The opening of U.S. consular doors in Jerusalem can only be with Israel’s approval, said Ron Hassner who teaches international conflict and religion at University of California, Berkeley. “No traffic light goes up, no street is paved, and no mail is collected in East Jerusalem unless Israel does so,” he told The Post. “It’s unthinkable for a foreign entity to set up diplomatic offices without the permission of the ruling authority. The Israelis are the only such authority.”
Palestinians have “no de facto or de jure control, nor have they ever had such control” over the eastern section of the city, Hassner explained.
Following victory in the 1967 Six-Day War, Israel declared sovereignty over Jerusalem after capturing the eastern part of the contested city from neighboring Jordan, thereby gaining control of the Old City and the surrounding Arab neighborhoods. To this day, East Jerusalem is viewed by most of the international community as occupied territory; for Palestinians, it would one day be the capital of their own nation.
In late 2017, President Donald Trump officially recognized Jerusalem as the capital of Israel.
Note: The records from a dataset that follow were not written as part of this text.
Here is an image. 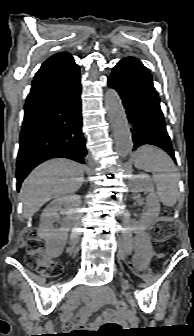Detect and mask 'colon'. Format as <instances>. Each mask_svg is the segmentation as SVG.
Returning a JSON list of instances; mask_svg holds the SVG:
<instances>
[{"label": "colon", "mask_w": 194, "mask_h": 336, "mask_svg": "<svg viewBox=\"0 0 194 336\" xmlns=\"http://www.w3.org/2000/svg\"><path fill=\"white\" fill-rule=\"evenodd\" d=\"M175 231L176 227L171 218V213L168 210H164L158 223L152 229V237L157 244L158 259L173 253L176 246ZM25 261L30 267L36 269L42 276L47 278L57 277L62 272L61 263L52 259L46 253L35 233H31L28 239ZM138 274L145 278L148 277V273L144 269H139ZM115 307L120 313L126 311V305L123 302H118ZM122 332L123 329L118 324L106 323L95 334L97 336H120Z\"/></svg>", "instance_id": "colon-1"}]
</instances>
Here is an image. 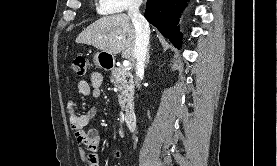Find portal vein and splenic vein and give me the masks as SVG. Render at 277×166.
<instances>
[{
  "label": "portal vein and splenic vein",
  "instance_id": "1",
  "mask_svg": "<svg viewBox=\"0 0 277 166\" xmlns=\"http://www.w3.org/2000/svg\"><path fill=\"white\" fill-rule=\"evenodd\" d=\"M123 65H124V67L126 68V69H130V66H131V63L128 61V60H125L124 62H123Z\"/></svg>",
  "mask_w": 277,
  "mask_h": 166
}]
</instances>
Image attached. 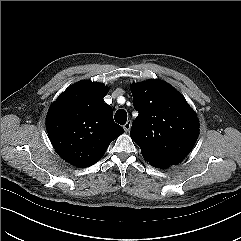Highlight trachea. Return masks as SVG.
Masks as SVG:
<instances>
[{
  "label": "trachea",
  "instance_id": "obj_1",
  "mask_svg": "<svg viewBox=\"0 0 241 241\" xmlns=\"http://www.w3.org/2000/svg\"><path fill=\"white\" fill-rule=\"evenodd\" d=\"M115 121L118 124H125L127 121V112L124 109H119L116 113H115Z\"/></svg>",
  "mask_w": 241,
  "mask_h": 241
}]
</instances>
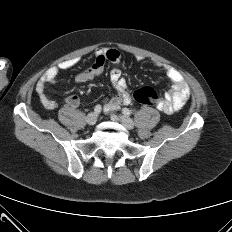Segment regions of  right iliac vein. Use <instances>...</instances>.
<instances>
[{
  "instance_id": "right-iliac-vein-1",
  "label": "right iliac vein",
  "mask_w": 232,
  "mask_h": 232,
  "mask_svg": "<svg viewBox=\"0 0 232 232\" xmlns=\"http://www.w3.org/2000/svg\"><path fill=\"white\" fill-rule=\"evenodd\" d=\"M86 122L88 125H94L97 122V115L95 113L88 114Z\"/></svg>"
}]
</instances>
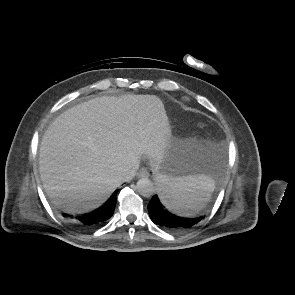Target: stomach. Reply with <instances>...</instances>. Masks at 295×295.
Segmentation results:
<instances>
[{
    "mask_svg": "<svg viewBox=\"0 0 295 295\" xmlns=\"http://www.w3.org/2000/svg\"><path fill=\"white\" fill-rule=\"evenodd\" d=\"M210 148L195 140L175 142L165 153L157 167L152 168L154 174L170 178L208 175Z\"/></svg>",
    "mask_w": 295,
    "mask_h": 295,
    "instance_id": "1",
    "label": "stomach"
}]
</instances>
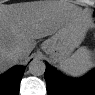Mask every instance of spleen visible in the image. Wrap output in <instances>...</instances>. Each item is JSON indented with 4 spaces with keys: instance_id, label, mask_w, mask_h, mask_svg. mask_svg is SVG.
<instances>
[{
    "instance_id": "spleen-1",
    "label": "spleen",
    "mask_w": 95,
    "mask_h": 95,
    "mask_svg": "<svg viewBox=\"0 0 95 95\" xmlns=\"http://www.w3.org/2000/svg\"><path fill=\"white\" fill-rule=\"evenodd\" d=\"M94 66L92 52L87 47H80L70 57L59 62V68L68 76L81 77Z\"/></svg>"
}]
</instances>
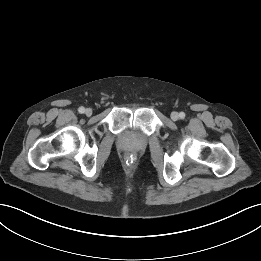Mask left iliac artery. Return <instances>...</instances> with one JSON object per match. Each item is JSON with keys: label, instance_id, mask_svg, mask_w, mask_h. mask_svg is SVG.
Returning a JSON list of instances; mask_svg holds the SVG:
<instances>
[{"label": "left iliac artery", "instance_id": "1", "mask_svg": "<svg viewBox=\"0 0 261 261\" xmlns=\"http://www.w3.org/2000/svg\"><path fill=\"white\" fill-rule=\"evenodd\" d=\"M179 117H180L181 119H184V118H185V113H184V112H180Z\"/></svg>", "mask_w": 261, "mask_h": 261}]
</instances>
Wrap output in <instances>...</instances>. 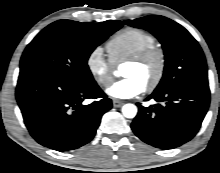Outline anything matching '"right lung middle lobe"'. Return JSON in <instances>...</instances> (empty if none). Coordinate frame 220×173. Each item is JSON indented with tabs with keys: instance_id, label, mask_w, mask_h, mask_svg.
<instances>
[{
	"instance_id": "right-lung-middle-lobe-1",
	"label": "right lung middle lobe",
	"mask_w": 220,
	"mask_h": 173,
	"mask_svg": "<svg viewBox=\"0 0 220 173\" xmlns=\"http://www.w3.org/2000/svg\"><path fill=\"white\" fill-rule=\"evenodd\" d=\"M122 25L118 20L101 23L56 21L26 47L20 74H48L76 84L92 82L94 79L87 65L90 54Z\"/></svg>"
}]
</instances>
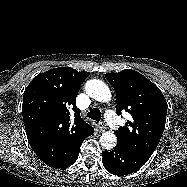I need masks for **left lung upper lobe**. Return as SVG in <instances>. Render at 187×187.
Masks as SVG:
<instances>
[{"label": "left lung upper lobe", "instance_id": "1", "mask_svg": "<svg viewBox=\"0 0 187 187\" xmlns=\"http://www.w3.org/2000/svg\"><path fill=\"white\" fill-rule=\"evenodd\" d=\"M117 96V114L130 113L133 120L116 130L117 143L150 157L163 134L167 102L160 89L137 71L125 69L105 74Z\"/></svg>", "mask_w": 187, "mask_h": 187}]
</instances>
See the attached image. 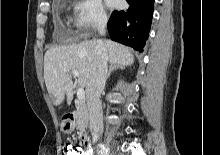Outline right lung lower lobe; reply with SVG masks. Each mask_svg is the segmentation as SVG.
<instances>
[{
    "label": "right lung lower lobe",
    "mask_w": 220,
    "mask_h": 155,
    "mask_svg": "<svg viewBox=\"0 0 220 155\" xmlns=\"http://www.w3.org/2000/svg\"><path fill=\"white\" fill-rule=\"evenodd\" d=\"M126 11H113L107 27L112 40L143 51L149 36L154 0H127Z\"/></svg>",
    "instance_id": "obj_1"
}]
</instances>
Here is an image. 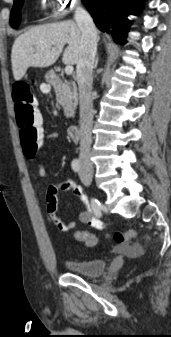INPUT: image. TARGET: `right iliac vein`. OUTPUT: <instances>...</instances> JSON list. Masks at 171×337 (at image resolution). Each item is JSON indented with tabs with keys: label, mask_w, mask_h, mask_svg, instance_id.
<instances>
[{
	"label": "right iliac vein",
	"mask_w": 171,
	"mask_h": 337,
	"mask_svg": "<svg viewBox=\"0 0 171 337\" xmlns=\"http://www.w3.org/2000/svg\"><path fill=\"white\" fill-rule=\"evenodd\" d=\"M87 172L91 174L92 170L90 168H87Z\"/></svg>",
	"instance_id": "obj_1"
}]
</instances>
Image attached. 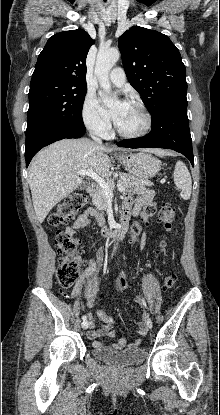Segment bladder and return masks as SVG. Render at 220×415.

This break from decades of U.S. foreign policy set in motion a series of events: the U.S. Embassy in Israel was moved from Tel Aviv (where nearly all embassies are located) to Jerusalem in 2018, and the consulate there that long handled Palestinian affairs was merged into the new embassy.
Just this week, figures instrumental behind the decision to move the embassy gathered in Jerusalem to celebrate the establishment of the Friedman Center for Peace Through Strength, named after Trump’s ambassador to Israel, David Friedman. Friedman, along with former White House senior adviser Jared Kushner and former secretary of state Mike Pompeo, helped broker the Abraham Accords that normalized Israel’s diplomatic relations with a number of Arab countries, including the United Arab Emirates and Bahrain.
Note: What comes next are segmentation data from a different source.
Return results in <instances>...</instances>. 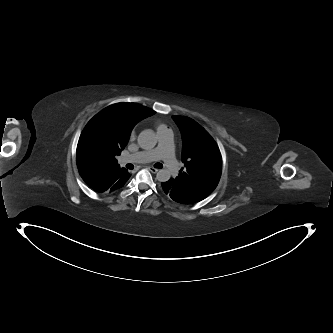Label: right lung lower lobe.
<instances>
[{
  "mask_svg": "<svg viewBox=\"0 0 333 333\" xmlns=\"http://www.w3.org/2000/svg\"><path fill=\"white\" fill-rule=\"evenodd\" d=\"M80 175L84 182L98 193H111L122 188L131 176L125 168L104 177L98 176L96 171L82 172Z\"/></svg>",
  "mask_w": 333,
  "mask_h": 333,
  "instance_id": "obj_1",
  "label": "right lung lower lobe"
}]
</instances>
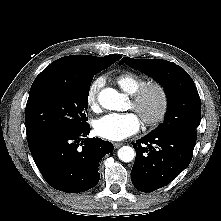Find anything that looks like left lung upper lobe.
Wrapping results in <instances>:
<instances>
[{
    "label": "left lung upper lobe",
    "mask_w": 221,
    "mask_h": 221,
    "mask_svg": "<svg viewBox=\"0 0 221 221\" xmlns=\"http://www.w3.org/2000/svg\"><path fill=\"white\" fill-rule=\"evenodd\" d=\"M134 69L154 77L165 88L168 110L164 122L154 134L176 133L196 138L201 119V100L189 74L175 63L162 59H133L124 57Z\"/></svg>",
    "instance_id": "obj_1"
}]
</instances>
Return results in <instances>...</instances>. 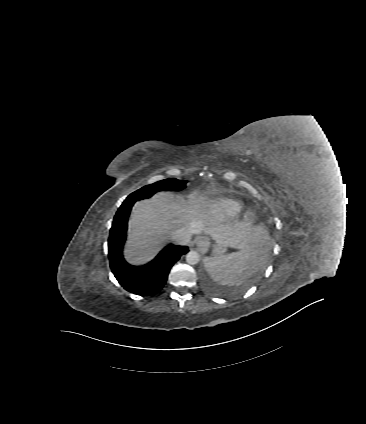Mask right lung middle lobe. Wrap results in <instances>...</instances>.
I'll return each instance as SVG.
<instances>
[{"mask_svg":"<svg viewBox=\"0 0 366 424\" xmlns=\"http://www.w3.org/2000/svg\"><path fill=\"white\" fill-rule=\"evenodd\" d=\"M186 187V181L177 180L175 178L165 179L156 183L146 185L141 189L130 194L122 204L136 202L141 199L149 198L158 191L173 190L178 191Z\"/></svg>","mask_w":366,"mask_h":424,"instance_id":"right-lung-middle-lobe-1","label":"right lung middle lobe"}]
</instances>
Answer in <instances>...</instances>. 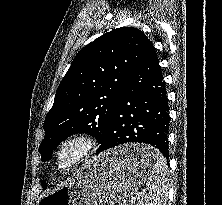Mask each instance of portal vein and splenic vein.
I'll return each mask as SVG.
<instances>
[{"instance_id": "18ae733b", "label": "portal vein and splenic vein", "mask_w": 222, "mask_h": 205, "mask_svg": "<svg viewBox=\"0 0 222 205\" xmlns=\"http://www.w3.org/2000/svg\"><path fill=\"white\" fill-rule=\"evenodd\" d=\"M142 194H143L142 192H139L137 195H138V197H139V196H142ZM131 199H132V202H135V201H136V197H132Z\"/></svg>"}]
</instances>
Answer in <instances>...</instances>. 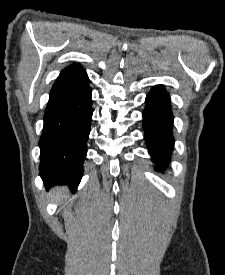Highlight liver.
<instances>
[{"mask_svg":"<svg viewBox=\"0 0 225 275\" xmlns=\"http://www.w3.org/2000/svg\"><path fill=\"white\" fill-rule=\"evenodd\" d=\"M65 189L64 188H58L56 190L53 191V195L54 197L58 198V200L63 199V197L65 196Z\"/></svg>","mask_w":225,"mask_h":275,"instance_id":"6515ba94","label":"liver"}]
</instances>
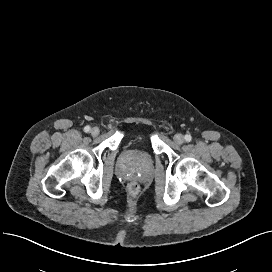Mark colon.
<instances>
[{"instance_id": "5ec220e1", "label": "colon", "mask_w": 272, "mask_h": 272, "mask_svg": "<svg viewBox=\"0 0 272 272\" xmlns=\"http://www.w3.org/2000/svg\"><path fill=\"white\" fill-rule=\"evenodd\" d=\"M129 191L132 194H136L139 191V185L137 183H131L129 185Z\"/></svg>"}]
</instances>
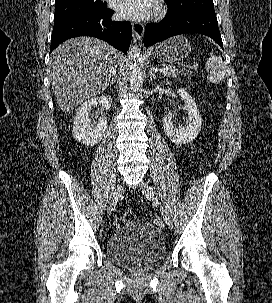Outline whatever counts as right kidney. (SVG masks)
I'll return each mask as SVG.
<instances>
[{
	"mask_svg": "<svg viewBox=\"0 0 272 303\" xmlns=\"http://www.w3.org/2000/svg\"><path fill=\"white\" fill-rule=\"evenodd\" d=\"M112 99L109 95H102L97 98L88 99L78 109L74 118L73 137L87 146H93L99 143L107 130V117L104 115L99 118L95 125L90 116L93 106L101 105L102 110H108L111 107Z\"/></svg>",
	"mask_w": 272,
	"mask_h": 303,
	"instance_id": "right-kidney-1",
	"label": "right kidney"
}]
</instances>
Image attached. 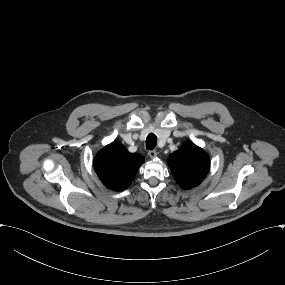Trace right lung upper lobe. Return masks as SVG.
<instances>
[{
    "label": "right lung upper lobe",
    "mask_w": 285,
    "mask_h": 285,
    "mask_svg": "<svg viewBox=\"0 0 285 285\" xmlns=\"http://www.w3.org/2000/svg\"><path fill=\"white\" fill-rule=\"evenodd\" d=\"M144 161V157L128 152L121 144L111 143L96 155L94 169L107 188L122 191L131 184Z\"/></svg>",
    "instance_id": "obj_1"
}]
</instances>
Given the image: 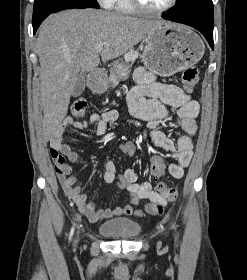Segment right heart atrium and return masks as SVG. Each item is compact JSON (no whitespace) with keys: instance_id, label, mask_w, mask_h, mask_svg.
<instances>
[{"instance_id":"1","label":"right heart atrium","mask_w":247,"mask_h":280,"mask_svg":"<svg viewBox=\"0 0 247 280\" xmlns=\"http://www.w3.org/2000/svg\"><path fill=\"white\" fill-rule=\"evenodd\" d=\"M98 3L104 7H111L114 5L115 0H97Z\"/></svg>"}]
</instances>
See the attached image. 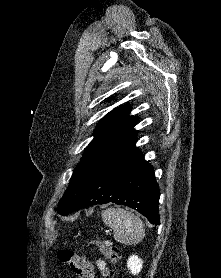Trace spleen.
I'll return each mask as SVG.
<instances>
[{"label":"spleen","instance_id":"spleen-1","mask_svg":"<svg viewBox=\"0 0 221 278\" xmlns=\"http://www.w3.org/2000/svg\"><path fill=\"white\" fill-rule=\"evenodd\" d=\"M102 218L113 229L114 239L121 244H137L145 236L142 220L125 209L107 208L102 211Z\"/></svg>","mask_w":221,"mask_h":278}]
</instances>
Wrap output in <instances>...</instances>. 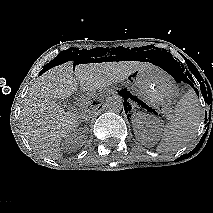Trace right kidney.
I'll list each match as a JSON object with an SVG mask.
<instances>
[{
    "mask_svg": "<svg viewBox=\"0 0 213 213\" xmlns=\"http://www.w3.org/2000/svg\"><path fill=\"white\" fill-rule=\"evenodd\" d=\"M87 134L88 132L85 129H79L74 133L68 135L65 138L66 150L73 151L75 149L80 148L84 144Z\"/></svg>",
    "mask_w": 213,
    "mask_h": 213,
    "instance_id": "right-kidney-1",
    "label": "right kidney"
}]
</instances>
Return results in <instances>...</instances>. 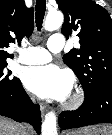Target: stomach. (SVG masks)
Masks as SVG:
<instances>
[{
    "label": "stomach",
    "instance_id": "stomach-1",
    "mask_svg": "<svg viewBox=\"0 0 112 135\" xmlns=\"http://www.w3.org/2000/svg\"><path fill=\"white\" fill-rule=\"evenodd\" d=\"M67 135H112V126L110 125L90 126L79 131L70 132Z\"/></svg>",
    "mask_w": 112,
    "mask_h": 135
}]
</instances>
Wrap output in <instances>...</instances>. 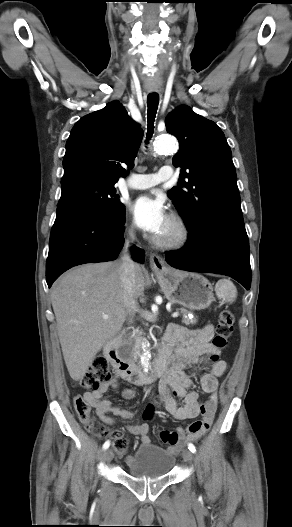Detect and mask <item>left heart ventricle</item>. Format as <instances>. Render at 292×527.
Returning a JSON list of instances; mask_svg holds the SVG:
<instances>
[{
    "label": "left heart ventricle",
    "mask_w": 292,
    "mask_h": 527,
    "mask_svg": "<svg viewBox=\"0 0 292 527\" xmlns=\"http://www.w3.org/2000/svg\"><path fill=\"white\" fill-rule=\"evenodd\" d=\"M172 232V227L170 222L166 225L163 231L158 236H168Z\"/></svg>",
    "instance_id": "b2bd125f"
}]
</instances>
The embassy move, which at the time entailed hanging a plaque on the existing consular walls in Jerusalem, carried deep symbolic significance. Past presidential administrations withheld the recognition of Jerusalem as Israel’s capital so that it could be part of a final Israeli-Palestinian agreement.
The first U.S. consul to Jerusalem was appointed by President John Tyler in 1844, and a permanent mission was established a decade later. In the ensuing 170-or-so years, the consulate became viewed by Palestinians as an independent channel of communication with the State Department.
Thousands of Palestinians took to the streets in Gaza City to protest the opening of the Jerusalem embassy. In a phone call to Trump, Palestinian Authority President Mahmoud Abbas called the U.S. decision “a declaration of withdrawal” from the peace talks. The militant group Hamas that effectively controls the Gaza Strip predicted that “doors of hell” would open for U.S. interests.
But as Makovsky pointed out, “the symbolism of Jerusalem often overwhelms other considerations.”